On gender, in 2016, 63% of creative job roles were filled by men while only 37% were occupied by women. Whereas in the UK generally, men made up 53% of workers and women 47%. In 2016, BAME (black, Asian and minority ethnic) employees made up just 11% of the 32,422 people working in the creative industries – an increase of 5.8 percent on 2015.
Of the nine creative industries sub-sectors surveyed, the design and designer fashion industry saw the largest increase in number of BAME employees, rising by a massive 49.2% between 2015 and 2016. However, this still only makes up 8.7% of the 160,00 people working in design and designer fashion.
Chair and Vice Chairs of the APPG for Creative Diversity, such as Ed Vaizey, Sharon Hodgson, Chi Onwurah and Tracy Brabin, have recognised the lack of diversity currently permeating the creative industries and have set out to change that, stating ultimately that “greater diversity leads to greater creative output”.
MPs were joined by speakers including; Kanya King CEO of the MOBO Awards, Joanna Abeyie CEO of Inclusive Executive Search Business & EDI Consultancy and Eliza Easton Head of Policy at Creative Industries Policy & Evidence Centre (PEC) and Creative Economy Policy at NESTA UK, who all provided informative and in-depth accounts as to why the APPG for Creative Diversity is so imperative in contemporary society.

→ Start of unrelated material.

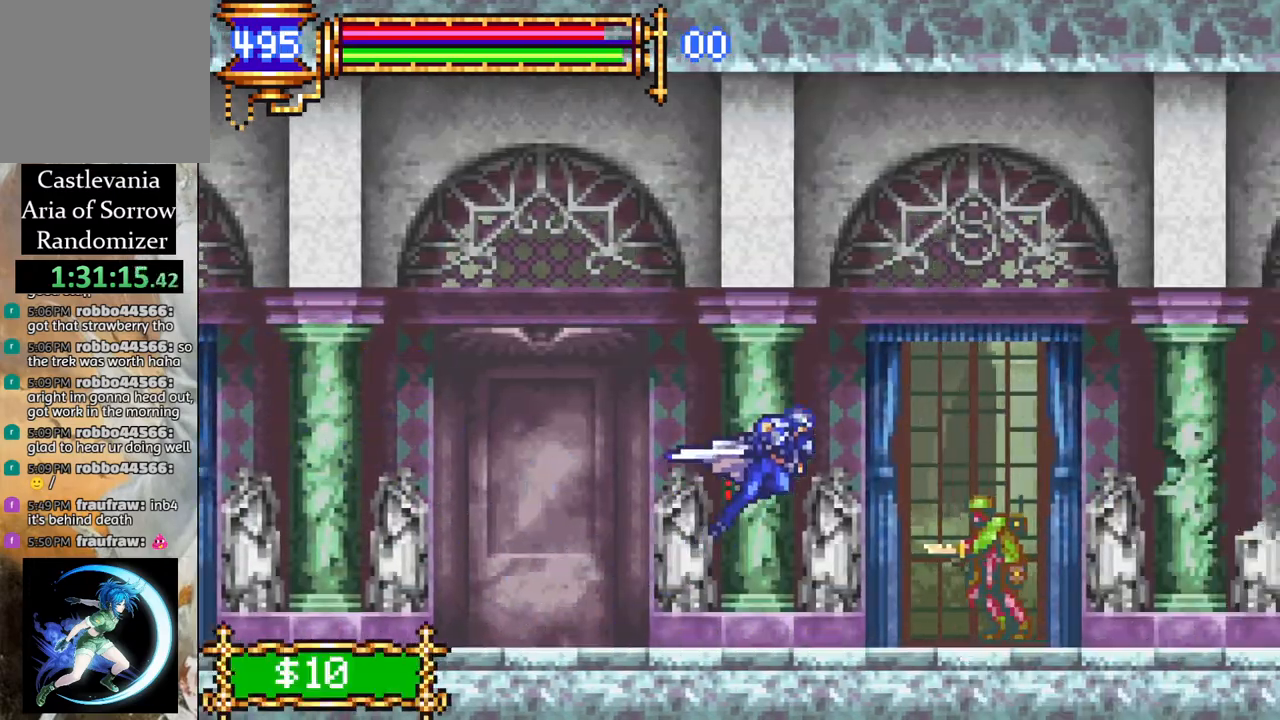
{"buttons": ["R1", "DPAD_RIGHT"], "left_stick": "center", "right_stick": "center", "events": [[167, "CROSS", "up"]]}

The launch concluded with a piece of thought-provoking and emotive spoken word by poet, actress and writer Amelia Poamz.
The APPG aims to be a positive, proactive and authentic catalyst for change, desperately needed in an industry which is so evidently London-centric, unrepresentative for BAME, and male dominated.
Due to our personal passion for equality and representation within the creative, and more specifically, fashion industry, we at Fashion Roundtable will ensure to maintain close relations with the APPG for Creative Diversity and attend regular meetings in order to ensure that their aims are solidified and achieved.